As many low sulfur natural gas fields are being depleted, natural gas production from sour gas fields has become increasingly necessary to meet current energy demands. However, acid gas removal from sour gas fields, and especially from highly sour gas fields (e.g., acid gases at or above 10 mol % CO2 and at or above 0.5 mol % H2S) typically requires significant capital investment and operating costs. Moreover, gas production facilities face the challenge of increasing acid gas content during production, especially where CO2 is re-injected into the formation.
For example, acid gases can be removed by conventional amine processes, however, such processes are often not economical due to the need for ever increasing amine circulation at increasing acid gas content in the feed gas, which requires higher steam heating duty in the solvent regeneration, leading to increased greenhouse gas emissions. Moreover, chemical solvents have an upper limit in their acid gas loading capacity (i.e., mole of acid gas per mole of amine), which is inherently dictated by the chemical equilibrium between amine and the acid gases. On the other hand, physical solvents operate on the principal of Henry's law. Thus, acid gas loading of the solvent actually increases with the acid gas content of the feed gas, making physical solvents a desirable choice for highly sour gas fields. Moreover, the solvent regeneration processes for physical solvents are also often less problematic as these solvents can be regenerated to some extent by flash regeneration, which eliminates the need of heating, which in turn minimizes greenhouse gas emissions.
However, flash regeneration of physical solvents without external heating can only partially regenerate the solvent and is in most cases not suitable to treat highly sour gases to meet pipeline gas specifications (e.g., 1 mol % CO2 and 4 ppmv or lower H2S). These issues are exacerbated when the feed gas to be treated contains significant amounts of hydrocarbons as the physical solvent tends to absorb most of the hydrocarbons, resulting in higher hydrocarbon contents in the CO2 stream and a lower heat content in the treated gas stream.
One exemplary configuration and methods of acid gas removal using physical solvent is described in our copending International application PCT/US09/58955 where acid gas is removed at high pressure with a lean physical solvent, and where the rich solvent is heated (e.g., using waste heat from compressor discharge and lean solvent) and subjected to flash regeneration to so regenerate the lean solvent. Such approach advantageously reduces heat requirements for regeneration; however, it is in most cases only suitable for feed gases with relatively low H2S content where treated gas must conform to pipeline specification.

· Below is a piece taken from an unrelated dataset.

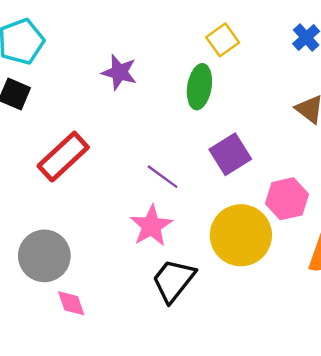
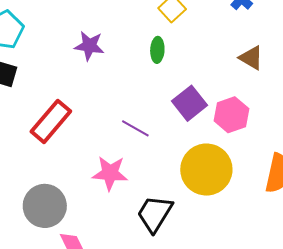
green ellipse: (199, 87) -> (157, 50), size x0.7
pink hexagon: (287, 199) -> (231, 115), moved
pink star: (151, 226) -> (110, 173), moved, turned -30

In other known exemplary configuration and methods, CO2 is absorbed in a physical solvent at high pressure as described in WO 2005/035101A1. Here, the lean solvent is regenerated via flashing and dual stripping where carbon dioxide in an atmospheric flash vapor strips the H2S from the rich solvent, while sweet gas strips the carbon dioxide from the solvent in the stripper. Despite the significant advantages using such system, such methods and configurations are once more limited to feed gases with relatively low (about 90 ppmv) H2S content. Similarly, U.S. Pat. No. 7,192,468 discloses methods and configurations in which CO2 is absorbed at high pressure to form a rich solvent that is then regenerated over multiple flash stages and a stripping column using a H2S free gas. However, such configuration recovers the stripper overhead as fuel gas, which may require further treating, and is generally not desirable in facilities with excess fuel gas supply.
In yet further known configurations and methods of acid gas removal, the solvent is regenerated over multiple flashing stages as described in U.S. Pat. No. 7,637,987. Here, the flashed solvent is then stripped in a stripper using the recycle gas from the flash stages and fed to an absorber that is operated with an isothermal gradient or with a decreasing top-to-bottom thermal gradient. While such configurations and methods provide several significant advantages over other known systems, various disadvantages nevertheless remain. Among other things, when recycled gas is employed as stripping gas, the flow rate is limited by the CO2 that can be flashed off in the high pressure stage, which may not be sufficient to fully regenerate the solvent when used to treat a high H2S content feed gas.
Thus, although various configurations and methods are known to remove acid gases from a feed gas, all or almost all of them suffer from one or more disadvantages. Among other things, and especially where H2S levels in feed gas is relatively high, use of physical solvent without heat application is typically not suitable to produce a treated gas that meets gas pipeline specifications. Therefore, there is still a need to provide improved methods and configurations for acid gas removal.